• INSTRUCTIONS FOR THE TASK: The answer is the full set of records, given again exactly and without images.

_____

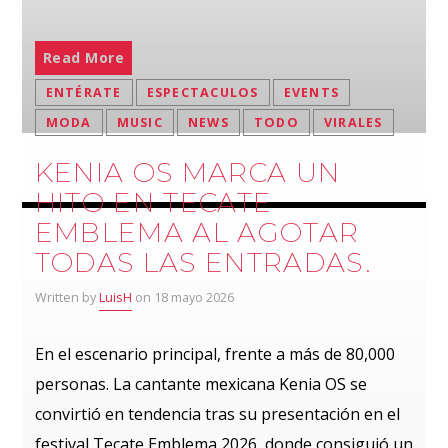
Read More
ENTÉRATE
ESPECTACULOS
EVENTS
MODA
MUSIC
NEWS
TODO
VIRALES
KENIA OS MARCA UN
HITO EN TECATE
EMBLEMA AL AGOTAR
TODAS LAS ENTRADAS.
Written by
LuisH
on 18 mayo 2026
En el escenario principal, frente a más de 80,000
personas. La cantante mexicana Kenia OS se
convirtió en tendencia tras su presentación en el
festival Tecate Emblema 2026, donde consiguió un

_____

• EXERCISE SOLUTION:
Read More
ENTÉRATE
ESPECTACULOS
EVENTS
MODA
MUSIC
NEWS
TODO
VIRALES
KENIA OS MARCA UN
HITO EN TECATE
EMBLEMA AL AGOTAR
TODAS LAS ENTRADAS.
Written by
LuisH
on 18 mayo 2026
En el escenario principal, frente a más de 80,000
personas. La cantante mexicana Kenia OS se
convirtió en tendencia tras su presentación en el
festival Tecate Emblema 2026, donde consiguió un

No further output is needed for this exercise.